## Task to carry out
Pick out each line in the rows below that contains the string "coco", and copy those lines unchanged.

## Collected data
┄┄┄┄┄┄┄┄┄┄

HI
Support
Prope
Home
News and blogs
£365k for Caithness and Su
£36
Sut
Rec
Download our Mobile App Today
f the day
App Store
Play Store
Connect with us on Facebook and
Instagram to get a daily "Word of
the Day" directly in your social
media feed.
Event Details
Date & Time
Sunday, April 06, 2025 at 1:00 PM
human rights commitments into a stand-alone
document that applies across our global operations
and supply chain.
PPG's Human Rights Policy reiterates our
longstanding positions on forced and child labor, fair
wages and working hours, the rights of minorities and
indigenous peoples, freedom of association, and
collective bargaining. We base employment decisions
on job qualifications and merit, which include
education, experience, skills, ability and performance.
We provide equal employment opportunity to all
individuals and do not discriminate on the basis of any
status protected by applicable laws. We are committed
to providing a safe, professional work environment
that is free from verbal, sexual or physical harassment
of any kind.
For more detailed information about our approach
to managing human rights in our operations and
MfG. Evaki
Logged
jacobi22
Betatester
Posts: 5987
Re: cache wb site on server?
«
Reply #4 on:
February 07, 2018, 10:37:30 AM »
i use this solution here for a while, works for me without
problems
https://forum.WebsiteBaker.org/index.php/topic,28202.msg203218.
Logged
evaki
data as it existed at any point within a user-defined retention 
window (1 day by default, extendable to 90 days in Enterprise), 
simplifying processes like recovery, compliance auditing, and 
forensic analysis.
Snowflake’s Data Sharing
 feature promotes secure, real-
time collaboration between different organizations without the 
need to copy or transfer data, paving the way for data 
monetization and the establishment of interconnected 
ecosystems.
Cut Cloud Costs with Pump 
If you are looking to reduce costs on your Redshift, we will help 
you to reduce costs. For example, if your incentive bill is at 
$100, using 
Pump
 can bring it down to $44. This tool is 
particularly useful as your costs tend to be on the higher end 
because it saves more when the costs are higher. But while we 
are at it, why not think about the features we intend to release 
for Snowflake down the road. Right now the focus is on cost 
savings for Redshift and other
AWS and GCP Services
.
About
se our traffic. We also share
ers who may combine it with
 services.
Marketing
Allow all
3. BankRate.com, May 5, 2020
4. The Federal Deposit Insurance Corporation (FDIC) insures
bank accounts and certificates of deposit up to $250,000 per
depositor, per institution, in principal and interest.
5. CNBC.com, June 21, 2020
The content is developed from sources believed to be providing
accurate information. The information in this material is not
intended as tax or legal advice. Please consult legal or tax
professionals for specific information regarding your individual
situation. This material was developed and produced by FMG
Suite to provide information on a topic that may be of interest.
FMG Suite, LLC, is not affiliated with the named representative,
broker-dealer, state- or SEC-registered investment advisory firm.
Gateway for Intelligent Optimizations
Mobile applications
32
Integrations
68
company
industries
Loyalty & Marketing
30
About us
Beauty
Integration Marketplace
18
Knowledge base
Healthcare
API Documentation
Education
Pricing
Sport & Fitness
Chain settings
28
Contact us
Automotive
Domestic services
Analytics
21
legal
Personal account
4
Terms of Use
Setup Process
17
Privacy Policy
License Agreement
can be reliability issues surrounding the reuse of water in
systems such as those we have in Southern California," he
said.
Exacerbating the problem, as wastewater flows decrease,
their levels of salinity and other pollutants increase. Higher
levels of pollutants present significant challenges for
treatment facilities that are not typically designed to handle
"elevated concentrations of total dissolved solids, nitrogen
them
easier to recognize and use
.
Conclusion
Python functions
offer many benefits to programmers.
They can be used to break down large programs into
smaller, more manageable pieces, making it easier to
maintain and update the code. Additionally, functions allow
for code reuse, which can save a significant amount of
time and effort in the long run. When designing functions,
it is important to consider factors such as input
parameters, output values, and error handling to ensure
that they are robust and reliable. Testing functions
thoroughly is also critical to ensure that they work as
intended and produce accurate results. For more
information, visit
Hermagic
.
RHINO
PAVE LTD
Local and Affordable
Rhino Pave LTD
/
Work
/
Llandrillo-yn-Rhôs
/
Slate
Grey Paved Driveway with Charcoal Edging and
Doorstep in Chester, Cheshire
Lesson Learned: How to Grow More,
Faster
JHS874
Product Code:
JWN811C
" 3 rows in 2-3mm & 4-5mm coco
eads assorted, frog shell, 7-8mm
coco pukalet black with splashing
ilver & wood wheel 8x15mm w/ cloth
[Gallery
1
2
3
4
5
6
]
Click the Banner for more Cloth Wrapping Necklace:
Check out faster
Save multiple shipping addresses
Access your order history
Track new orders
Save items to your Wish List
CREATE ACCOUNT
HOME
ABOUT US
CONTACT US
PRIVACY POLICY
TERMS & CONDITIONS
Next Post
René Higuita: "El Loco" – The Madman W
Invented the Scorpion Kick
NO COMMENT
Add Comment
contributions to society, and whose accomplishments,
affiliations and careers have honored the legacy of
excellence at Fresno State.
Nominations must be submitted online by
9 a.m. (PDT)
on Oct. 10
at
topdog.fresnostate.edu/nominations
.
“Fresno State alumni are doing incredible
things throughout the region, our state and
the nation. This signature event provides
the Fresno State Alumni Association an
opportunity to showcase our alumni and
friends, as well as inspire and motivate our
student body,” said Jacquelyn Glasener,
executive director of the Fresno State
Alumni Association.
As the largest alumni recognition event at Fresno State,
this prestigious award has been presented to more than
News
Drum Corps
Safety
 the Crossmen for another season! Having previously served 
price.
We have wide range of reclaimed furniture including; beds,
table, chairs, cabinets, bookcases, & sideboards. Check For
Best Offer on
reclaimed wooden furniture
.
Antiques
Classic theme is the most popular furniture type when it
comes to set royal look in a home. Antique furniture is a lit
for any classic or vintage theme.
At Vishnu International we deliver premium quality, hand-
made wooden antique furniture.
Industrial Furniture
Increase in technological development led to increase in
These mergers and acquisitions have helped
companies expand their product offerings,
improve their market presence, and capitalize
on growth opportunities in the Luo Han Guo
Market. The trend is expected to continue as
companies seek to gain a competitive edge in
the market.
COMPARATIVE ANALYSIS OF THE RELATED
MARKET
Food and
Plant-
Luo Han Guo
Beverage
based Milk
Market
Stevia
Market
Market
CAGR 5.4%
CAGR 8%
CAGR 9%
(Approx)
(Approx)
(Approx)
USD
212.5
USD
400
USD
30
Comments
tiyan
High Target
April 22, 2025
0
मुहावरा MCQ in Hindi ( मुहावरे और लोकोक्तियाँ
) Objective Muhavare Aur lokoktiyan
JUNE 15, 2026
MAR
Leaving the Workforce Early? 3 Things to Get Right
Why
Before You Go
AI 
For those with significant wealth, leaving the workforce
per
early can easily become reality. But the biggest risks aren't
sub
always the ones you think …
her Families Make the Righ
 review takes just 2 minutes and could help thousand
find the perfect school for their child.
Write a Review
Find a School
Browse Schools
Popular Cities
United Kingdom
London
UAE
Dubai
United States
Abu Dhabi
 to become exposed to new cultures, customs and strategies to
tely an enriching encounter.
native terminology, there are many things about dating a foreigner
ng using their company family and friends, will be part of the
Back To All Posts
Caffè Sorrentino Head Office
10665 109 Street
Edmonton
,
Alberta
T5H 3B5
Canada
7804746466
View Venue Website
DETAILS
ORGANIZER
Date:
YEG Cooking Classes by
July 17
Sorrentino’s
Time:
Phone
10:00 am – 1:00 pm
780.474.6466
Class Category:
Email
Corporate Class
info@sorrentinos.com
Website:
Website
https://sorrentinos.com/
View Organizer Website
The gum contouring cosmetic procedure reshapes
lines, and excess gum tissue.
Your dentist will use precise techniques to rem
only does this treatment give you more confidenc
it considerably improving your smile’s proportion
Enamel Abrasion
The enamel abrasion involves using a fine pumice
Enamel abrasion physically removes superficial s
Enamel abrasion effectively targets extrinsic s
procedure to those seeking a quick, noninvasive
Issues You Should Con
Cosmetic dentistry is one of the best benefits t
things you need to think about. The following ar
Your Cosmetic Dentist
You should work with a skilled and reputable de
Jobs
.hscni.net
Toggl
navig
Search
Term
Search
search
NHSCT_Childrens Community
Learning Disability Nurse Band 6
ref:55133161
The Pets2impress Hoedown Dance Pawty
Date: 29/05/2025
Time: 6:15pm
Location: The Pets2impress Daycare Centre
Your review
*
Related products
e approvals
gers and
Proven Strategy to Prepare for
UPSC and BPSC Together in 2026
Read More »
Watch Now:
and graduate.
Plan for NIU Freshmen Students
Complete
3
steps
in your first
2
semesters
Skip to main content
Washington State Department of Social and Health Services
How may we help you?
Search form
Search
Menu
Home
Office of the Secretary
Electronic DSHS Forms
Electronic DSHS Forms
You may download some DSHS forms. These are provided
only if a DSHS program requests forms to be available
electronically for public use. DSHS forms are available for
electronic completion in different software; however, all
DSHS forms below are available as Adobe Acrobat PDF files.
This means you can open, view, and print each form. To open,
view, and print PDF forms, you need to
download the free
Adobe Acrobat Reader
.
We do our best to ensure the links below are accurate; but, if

┄┄┄┄┄┄┄┄┄┄

## Solved exercise
" 3 rows in 2-3mm & 4-5mm coco
coco pukalet black with splashing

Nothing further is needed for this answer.